** WORK ITEM **
Reproduce every line of the data below without any change, keeping the original order.

[Dataset entries]
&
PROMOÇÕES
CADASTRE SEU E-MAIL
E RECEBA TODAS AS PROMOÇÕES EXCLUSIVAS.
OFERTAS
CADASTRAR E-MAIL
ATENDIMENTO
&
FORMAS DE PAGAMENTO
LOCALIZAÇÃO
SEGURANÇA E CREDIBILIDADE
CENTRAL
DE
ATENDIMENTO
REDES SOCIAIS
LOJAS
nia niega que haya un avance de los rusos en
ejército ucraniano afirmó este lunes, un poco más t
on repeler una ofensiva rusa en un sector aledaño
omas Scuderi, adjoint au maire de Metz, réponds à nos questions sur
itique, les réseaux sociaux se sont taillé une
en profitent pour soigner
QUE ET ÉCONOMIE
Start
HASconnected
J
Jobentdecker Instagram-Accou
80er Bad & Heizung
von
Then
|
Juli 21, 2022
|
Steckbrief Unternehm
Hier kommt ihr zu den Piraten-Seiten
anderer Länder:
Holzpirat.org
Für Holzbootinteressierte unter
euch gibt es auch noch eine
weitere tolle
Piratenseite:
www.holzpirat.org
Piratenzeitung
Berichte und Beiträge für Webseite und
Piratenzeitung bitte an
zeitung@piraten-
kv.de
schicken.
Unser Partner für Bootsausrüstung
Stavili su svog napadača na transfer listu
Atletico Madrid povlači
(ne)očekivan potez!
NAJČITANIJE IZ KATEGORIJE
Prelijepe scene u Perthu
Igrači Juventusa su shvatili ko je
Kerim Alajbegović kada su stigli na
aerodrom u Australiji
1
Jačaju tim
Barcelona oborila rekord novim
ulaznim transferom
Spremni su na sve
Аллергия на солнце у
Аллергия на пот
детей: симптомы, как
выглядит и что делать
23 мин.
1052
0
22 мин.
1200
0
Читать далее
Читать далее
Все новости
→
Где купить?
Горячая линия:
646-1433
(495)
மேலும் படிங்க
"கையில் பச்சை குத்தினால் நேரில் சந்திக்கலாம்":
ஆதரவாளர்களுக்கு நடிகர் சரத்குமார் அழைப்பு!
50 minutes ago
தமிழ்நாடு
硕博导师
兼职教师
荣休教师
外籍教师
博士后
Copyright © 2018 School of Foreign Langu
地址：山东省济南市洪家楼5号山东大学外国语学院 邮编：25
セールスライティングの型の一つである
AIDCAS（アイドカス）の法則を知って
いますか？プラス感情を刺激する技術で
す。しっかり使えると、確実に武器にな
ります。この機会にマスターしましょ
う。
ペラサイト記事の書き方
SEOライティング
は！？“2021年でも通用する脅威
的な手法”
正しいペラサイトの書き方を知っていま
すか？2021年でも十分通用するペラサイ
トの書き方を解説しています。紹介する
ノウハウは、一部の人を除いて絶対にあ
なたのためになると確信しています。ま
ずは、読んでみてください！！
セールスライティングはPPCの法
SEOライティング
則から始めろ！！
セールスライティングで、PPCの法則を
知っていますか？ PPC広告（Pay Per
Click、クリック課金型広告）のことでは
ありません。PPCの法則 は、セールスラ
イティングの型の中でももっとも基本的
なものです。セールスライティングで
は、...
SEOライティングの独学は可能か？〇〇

** YOUR SOLUTION **
&
PROMOÇÕES
CADASTRE SEU E-MAIL
E RECEBA TODAS AS PROMOÇÕES EXCLUSIVAS.
OFERTAS
CADASTRAR E-MAIL
ATENDIMENTO
&
FORMAS DE PAGAMENTO
LOCALIZAÇÃO
SEGURANÇA E CREDIBILIDADE
CENTRAL
DE
ATENDIMENTO
REDES SOCIAIS
LOJAS
nia niega que haya un avance de los rusos en
ejército ucraniano afirmó este lunes, un poco más t
on repeler una ofensiva rusa en un sector aledaño
omas Scuderi, adjoint au maire de Metz, réponds à nos questions sur
itique, les réseaux sociaux se sont taillé une
en profitent pour soigner
QUE ET ÉCONOMIE
Start
HASconnected
J
Jobentdecker Instagram-Accou
80er Bad & Heizung
von
Then
|
Juli 21, 2022
|
Steckbrief Unternehm
Hier kommt ihr zu den Piraten-Seiten
anderer Länder:
Holzpirat.org
Für Holzbootinteressierte unter
euch gibt es auch noch eine
weitere tolle
Piratenseite:
www.holzpirat.org
Piratenzeitung
Berichte und Beiträge für Webseite und
Piratenzeitung bitte an
zeitung@piraten-
kv.de
schicken.
Unser Partner für Bootsausrüstung
Stavili su svog napadača na transfer listu
Atletico Madrid povlači
(ne)očekivan potez!
NAJČITANIJE IZ KATEGORIJE
Prelijepe scene u Perthu
Igrači Juventusa su shvatili ko je
Kerim Alajbegović kada su stigli na
aerodrom u Australiji
1
Jačaju tim
Barcelona oborila rekord novim
ulaznim transferom
Spremni su na sve
Аллергия на солнце у
Аллергия на пот
детей: симптомы, как
выглядит и что делать
23 мин.
1052
0
22 мин.
1200
0
Читать далее
Читать далее
Все новости
→
Где купить?
Горячая линия:
646-1433
(495)
மேலும் படிங்க
"கையில் பச்சை குத்தினால் நேரில் சந்திக்கலாம்":
ஆதரவாளர்களுக்கு நடிகர் சரத்குமார் அழைப்பு!
50 minutes ago
தமிழ்நாடு
硕博导师
兼职教师
荣休教师
外籍教师
博士后
Copyright © 2018 School of Foreign Langu
地址：山东省济南市洪家楼5号山东大学外国语学院 邮编：25
セールスライティングの型の一つである
AIDCAS（アイドカス）の法則を知って
いますか？プラス感情を刺激する技術で
す。しっかり使えると、確実に武器にな
ります。この機会にマスターしましょ
う。
ペラサイト記事の書き方
SEOライティング
は！？“2021年でも通用する脅威
的な手法”
正しいペラサイトの書き方を知っていま
すか？2021年でも十分通用するペラサイ
トの書き方を解説しています。紹介する
ノウハウは、一部の人を除いて絶対にあ
なたのためになると確信しています。ま
ずは、読んでみてください！！
セールスライティングはPPCの法
SEOライティング
則から始めろ！！
セールスライティングで、PPCの法則を
知っていますか？ PPC広告（Pay Per
Click、クリック課金型広告）のことでは
ありません。PPCの法則 は、セールスラ
イティングの型の中でももっとも基本的
なものです。セールスライティングで
は、...
SEOライティングの独学は可能か？〇〇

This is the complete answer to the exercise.